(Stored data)
• • • •
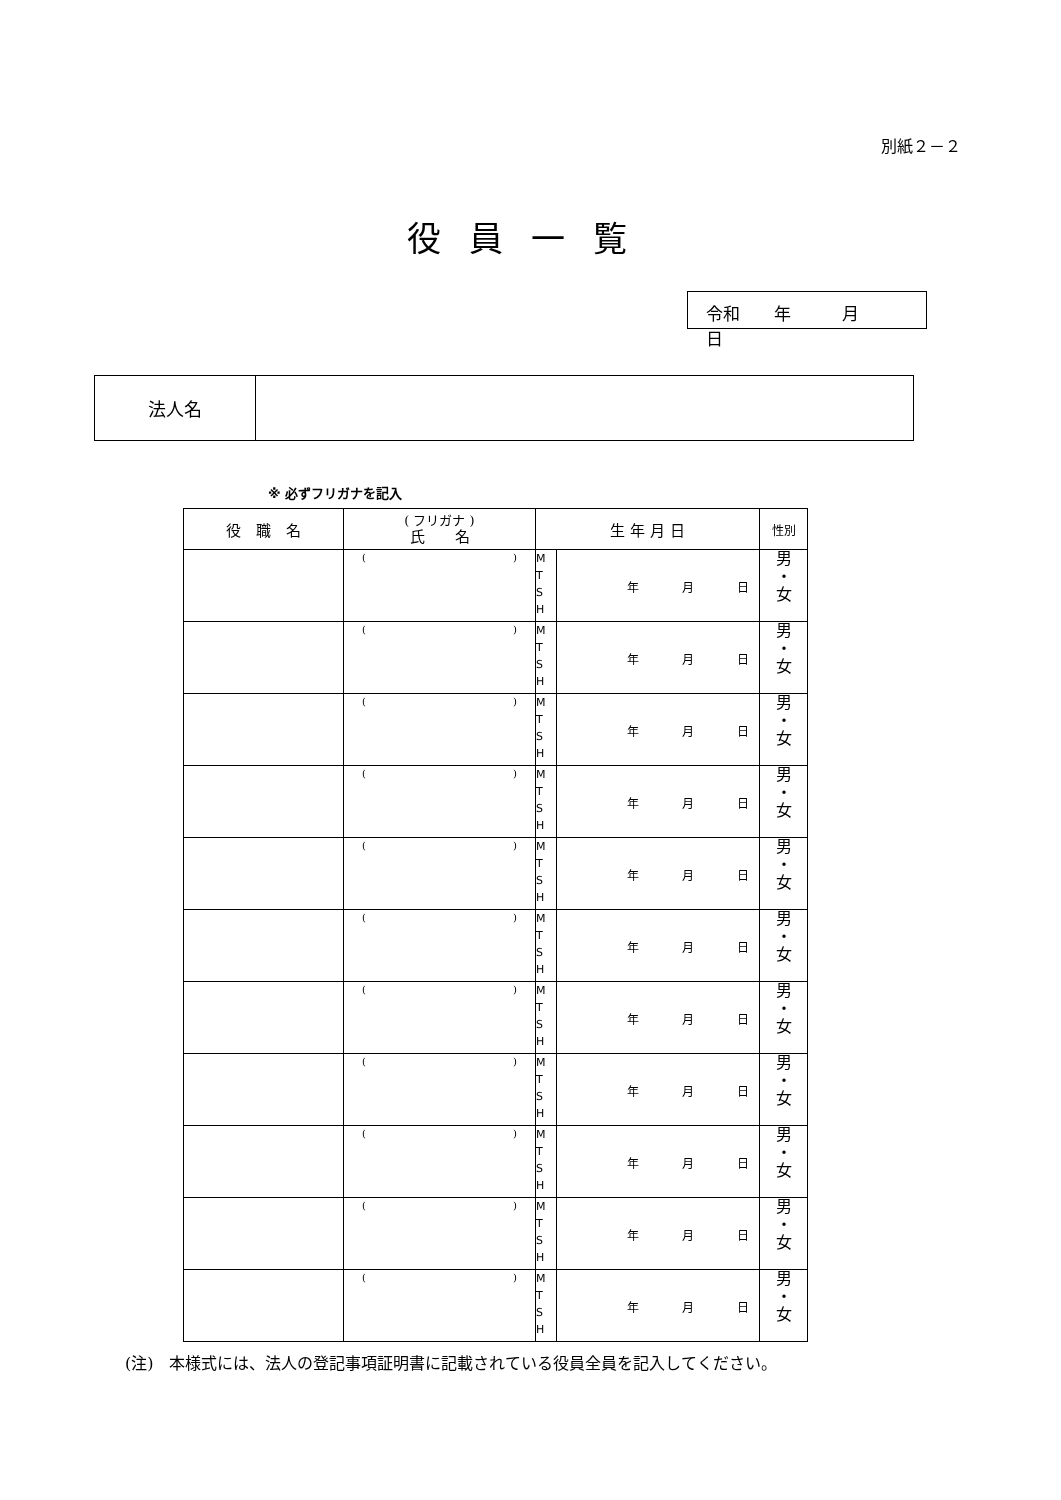別紙２－２
役員一覧
令和　　年　　　月　　　日
| 法人名 | |
※ 必ずフリガナを記入
| 役 職 名 | ( フリガナ ) 氏 名 | 生 年 月 日 | | 性別 |
| --- | --- | --- | --- | --- |
| | ( ) | M T S H | 年 月 日 | 男 ・ 女 |
| | ( ) | M T S H | 年 月 日 | 男 ・ 女 |
| | ( ) | M T S H | 年 月 日 | 男 ・ 女 |
| | ( ) | M T S H | 年 月 日 | 男 ・ 女 |
| | ( ) | M T S H | 年 月 日 | 男 ・ 女 |
| | ( ) | M T S H | 年 月 日 | 男 ・ 女 |
| | ( ) | M T S H | 年 月 日 | 男 ・ 女 |
| | ( ) | M T S H | 年 月 日 | 男 ・ 女 |
| | ( ) | M T S H | 年 月 日 | 男 ・ 女 |
| | ( ) | M T S H | 年 月 日 | 男 ・ 女 |
| | ( ) | M T S H | 年 月 日 | 男 ・ 女 |
(注)　本様式には、法人の登記事項証明書に記載されている役員全員を記入してください。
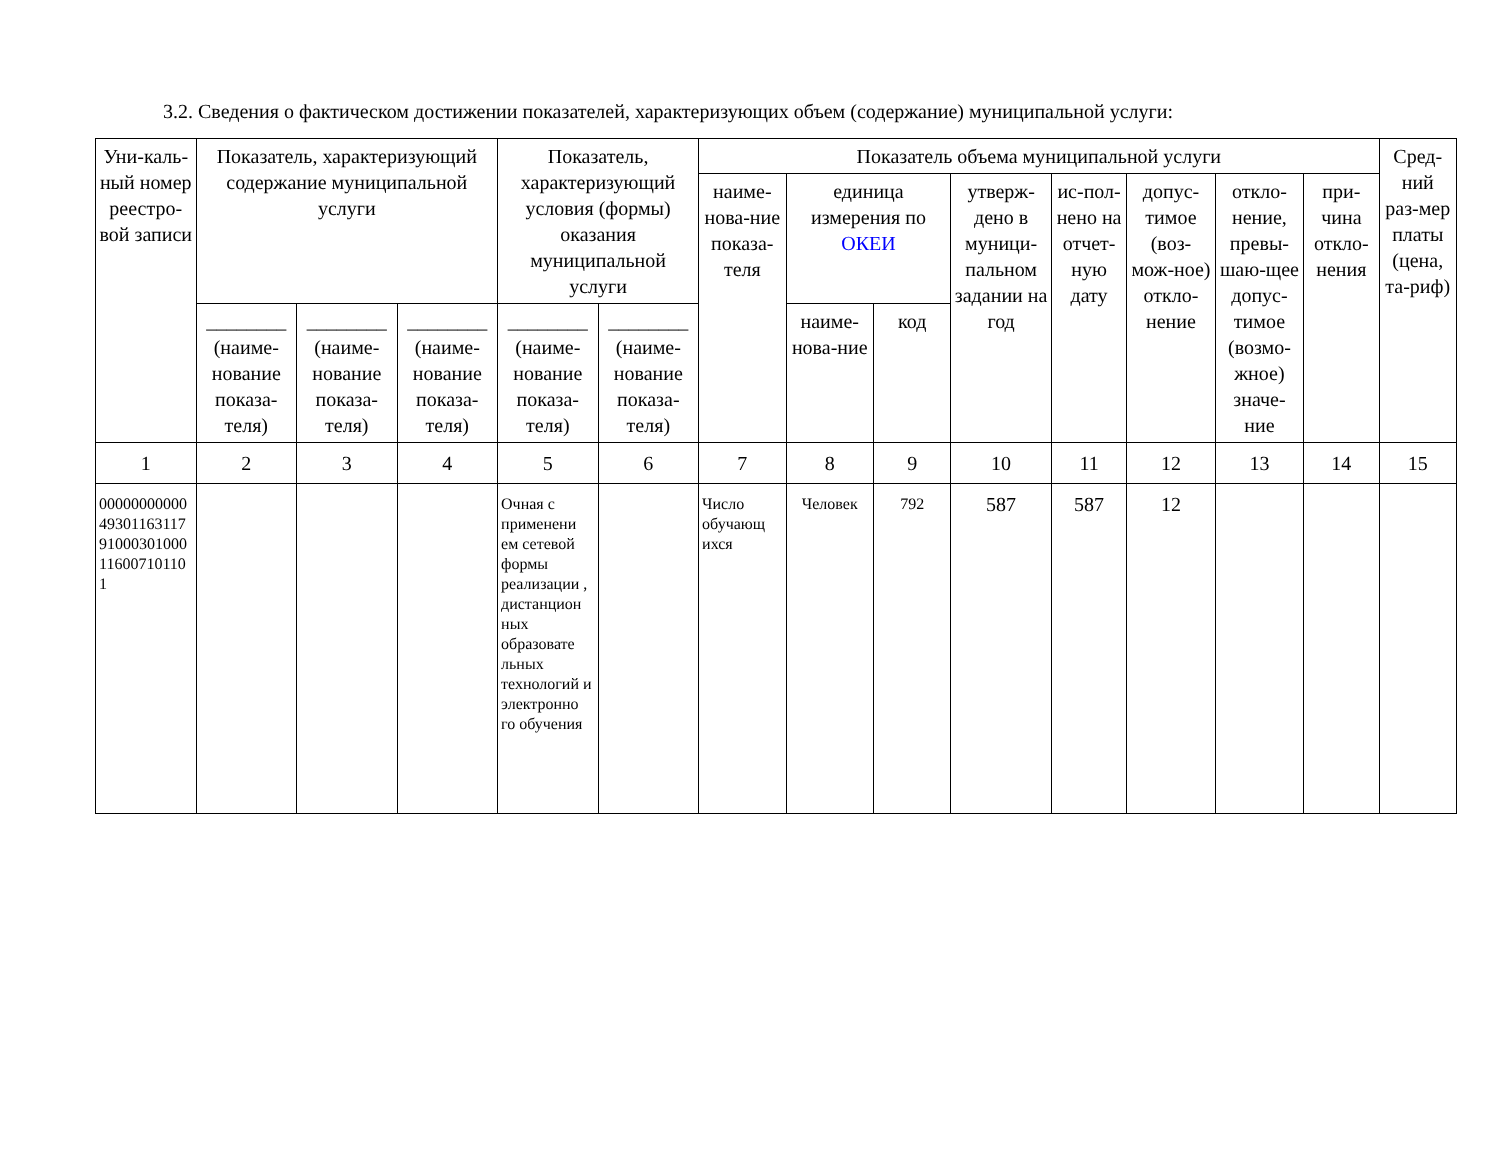3.2. Сведения о фактическом достижении показателей, характеризующих объем (содержание) муниципальной услуги:
| Уни-каль-ный номер реестро-вой записи | Показатель, характеризующий содержание муниципальной услуги | | | Показатель, характеризующий условия (формы) оказания муниципальной услуги | | Показатель объема муниципальной услуги | | | | | | | | Сред-ний раз-мер платы (цена, та-риф) |
| --- | --- | --- | --- | --- | --- | --- | --- | --- | --- | --- | --- | --- | --- | --- |
| | | | | | | наиме-нова-ние показа-теля | единица измерения по ОКЕИ | | утверж-дено в муници-пальном задании на год | ис-пол-нено на отчет-ную дату | допус-тимое (воз-мож-ное) откло-нение | откло-нение, превы-шаю-щее допус-тимое (возмо-жное) значе-ние | при-чина откло-нения | |
| | ________ (наиме-нование показа-теля) | ________ (наиме-нование показа-теля) | ________ (наиме-нование показа-теля) | ________ (наиме-нование показа-теля) | ________ (наиме-нование показа-теля) | | наиме-нова-ние | код | | | | | | |
| 1 | 2 | 3 | 4 | 5 | 6 | 7 | 8 | 9 | 10 | 11 | 12 | 13 | 14 | 15 |
| 000000000004930116311791000301000116007101101 | | | | Очная с применени ем сетевой формы реализации , дистанцион ных образовате льных технологий и электронно го обучения | | Число обучающ ихся | Человек | 792 | 587 | 587 | 12 | | | |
• • • •
### Required action
Filter the entries by the string "наиме" and copy each matching line.

### Exercise output
| | | | | | | наиме-нова-ние показа-теля | единица измерения по ОКЕИ | | утверж-дено в муници-пальном задании на год | ис-пол-нено на отчет-ную дату | допус-тимое (воз-мож-ное) откло-нение | откло-нение, превы-шаю-щее допус-тимое (возмо-жное) значе-ние | при-чина откло-нения | |
| | ________ (наиме-нование показа-теля) | ________ (наиме-нование показа-теля) | ________ (наиме-нование показа-теля) | ________ (наиме-нование показа-теля) | ________ (наиме-нование показа-теля) | | наиме-нова-ние | код | | | | | | |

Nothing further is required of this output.